■ EXTRACTED RECORDS

☆ ☆ ☆ ☆ ☆ ☆ ☆

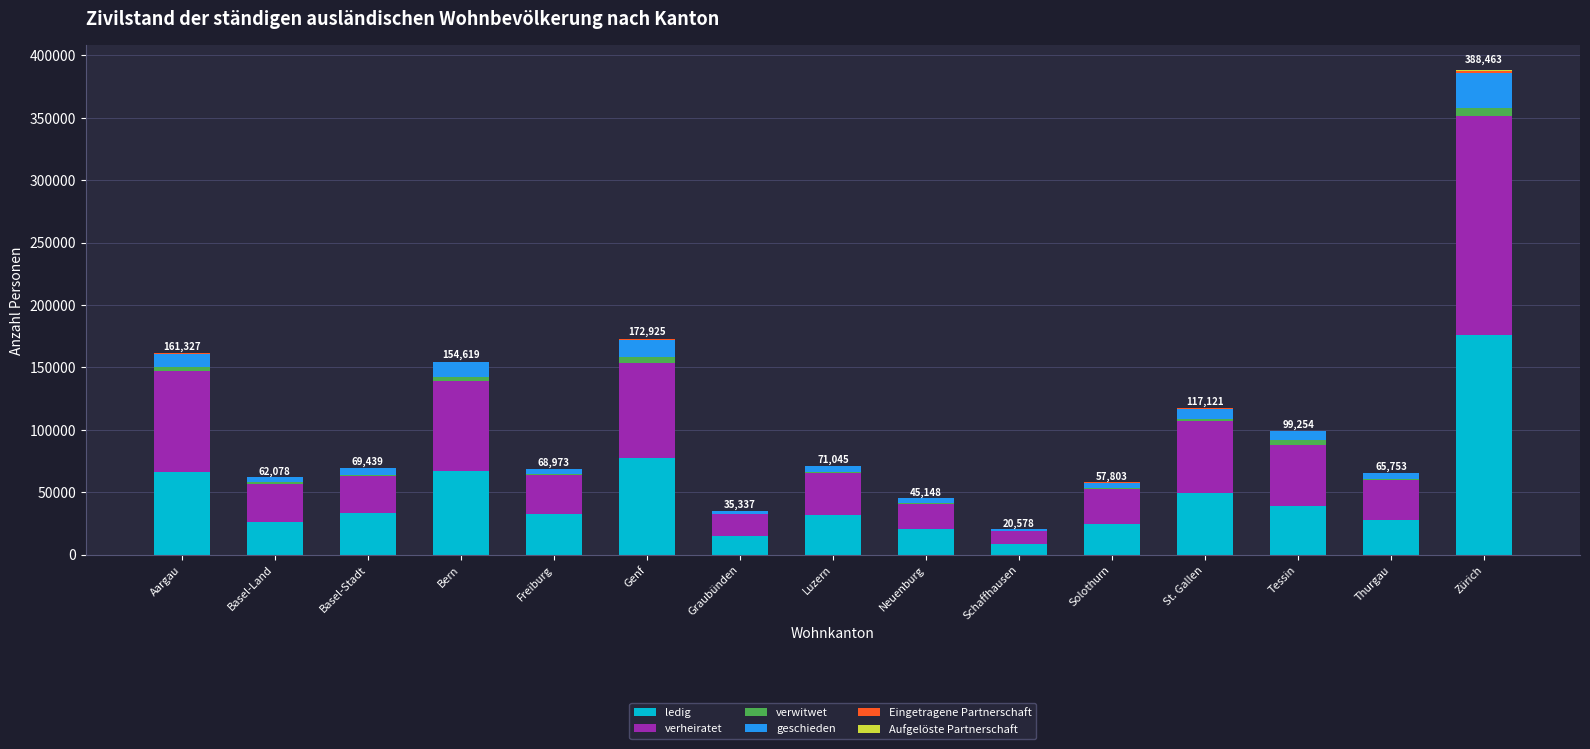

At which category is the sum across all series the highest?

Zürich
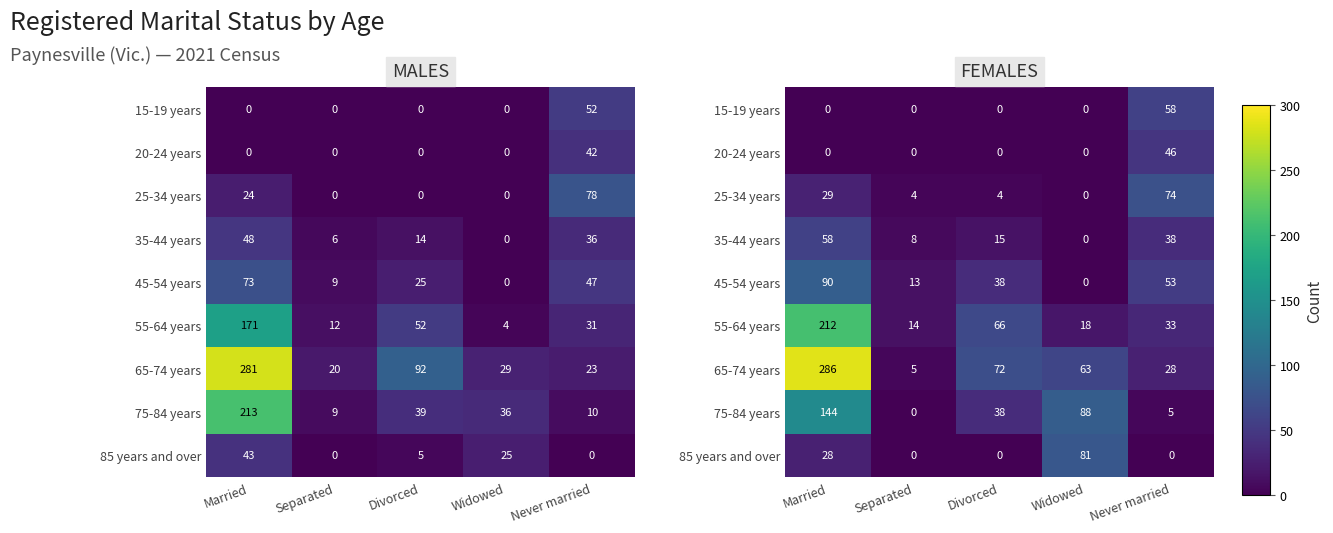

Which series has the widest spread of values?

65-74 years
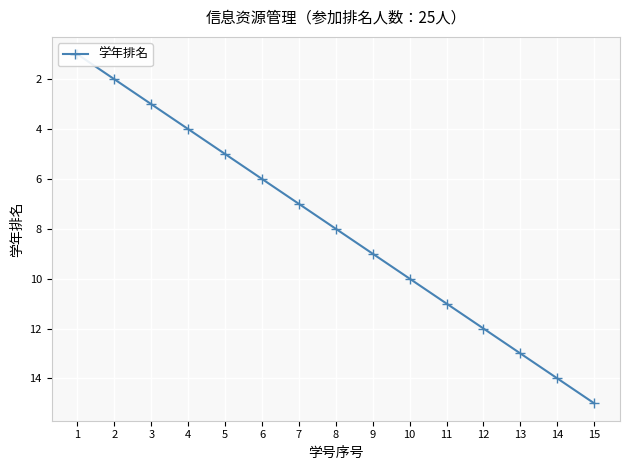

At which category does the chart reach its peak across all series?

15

☆ ☆ ☆ ☆ ☆ ☆ ☆

■ WHAT IS REQUIRED
Reproduce the listing above verbatim, keeping every line of text in its original order and omitting the pictures.

■ WORKED SOLUTION
At which category is the sum across all series the highest?

Zürich

Which series has the widest spread of values?

65-74 years

At which category does the chart reach its peak across all series?

15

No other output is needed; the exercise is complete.